» Data:
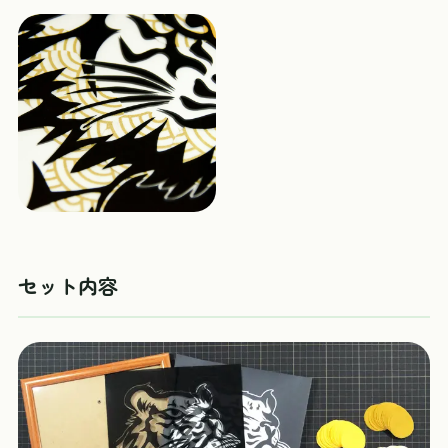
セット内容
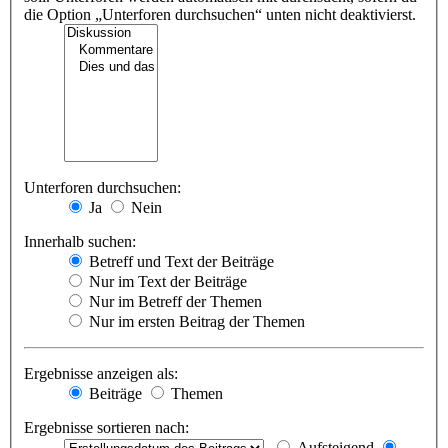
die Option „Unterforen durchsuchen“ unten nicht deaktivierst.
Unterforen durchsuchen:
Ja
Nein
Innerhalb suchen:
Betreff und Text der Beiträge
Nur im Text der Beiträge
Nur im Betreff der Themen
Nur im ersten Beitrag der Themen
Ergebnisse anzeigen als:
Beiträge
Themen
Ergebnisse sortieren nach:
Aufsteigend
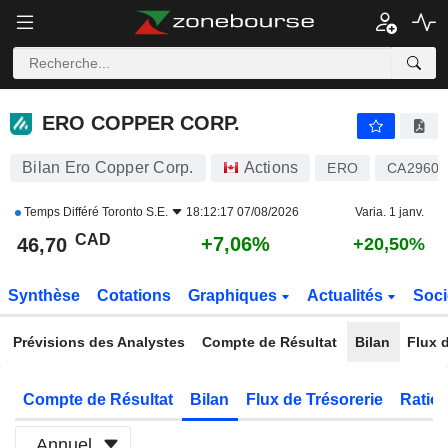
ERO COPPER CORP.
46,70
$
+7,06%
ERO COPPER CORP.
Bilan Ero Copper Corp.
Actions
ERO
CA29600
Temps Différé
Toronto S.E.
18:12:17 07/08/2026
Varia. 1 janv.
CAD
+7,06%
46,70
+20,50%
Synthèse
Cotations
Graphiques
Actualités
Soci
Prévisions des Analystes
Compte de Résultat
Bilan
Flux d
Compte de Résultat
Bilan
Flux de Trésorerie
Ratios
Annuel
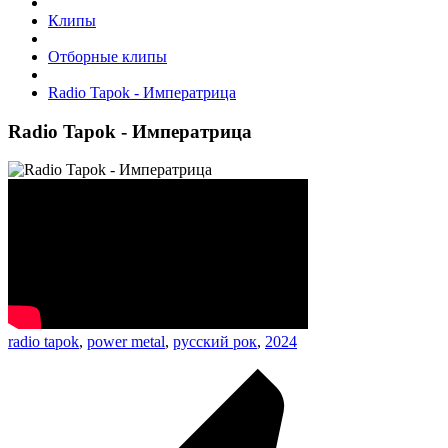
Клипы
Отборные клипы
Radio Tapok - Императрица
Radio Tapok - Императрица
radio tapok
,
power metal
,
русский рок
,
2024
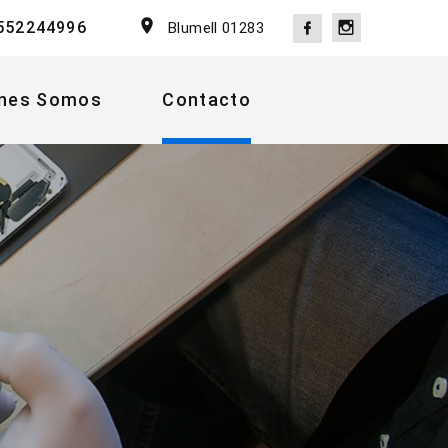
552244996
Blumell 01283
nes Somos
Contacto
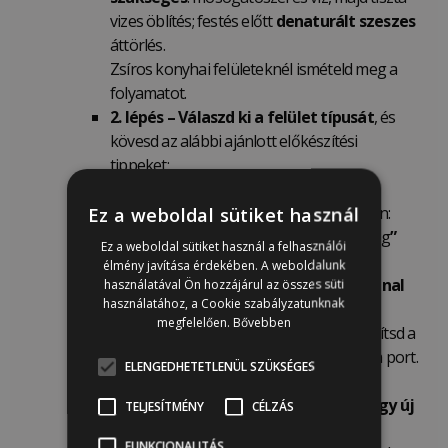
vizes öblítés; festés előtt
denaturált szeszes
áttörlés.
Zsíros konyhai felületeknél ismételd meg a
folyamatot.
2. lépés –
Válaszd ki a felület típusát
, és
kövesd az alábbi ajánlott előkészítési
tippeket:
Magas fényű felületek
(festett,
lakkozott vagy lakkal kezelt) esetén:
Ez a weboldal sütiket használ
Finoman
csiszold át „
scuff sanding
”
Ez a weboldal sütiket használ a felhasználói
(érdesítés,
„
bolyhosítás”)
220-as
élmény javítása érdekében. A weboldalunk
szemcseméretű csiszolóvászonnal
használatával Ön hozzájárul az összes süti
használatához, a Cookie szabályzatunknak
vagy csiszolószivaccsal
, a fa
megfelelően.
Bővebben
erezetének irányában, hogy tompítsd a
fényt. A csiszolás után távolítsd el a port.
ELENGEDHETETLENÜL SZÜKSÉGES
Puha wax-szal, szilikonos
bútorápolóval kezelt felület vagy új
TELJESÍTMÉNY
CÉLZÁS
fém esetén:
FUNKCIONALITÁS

» Requirement: Only the lines from the one that contains "használatával Ön hozzájárul az összes süti" to the end of the entries above should be given again, exactly and in full.

» Written reply:
használatával Ön hozzájárul az összes süti
használatához, a Cookie szabályzatunknak
vagy csiszolószivaccsal
, a fa
megfelelően.
Bővebben
erezetének irányában, hogy tompítsd a
fényt. A csiszolás után távolítsd el a port.
ELENGEDHETETLENÜL SZÜKSÉGES
Puha wax-szal, szilikonos
bútorápolóval kezelt felület vagy új
TELJESÍTMÉNY
CÉLZÁS
fém esetén:
FUNKCIONALITÁS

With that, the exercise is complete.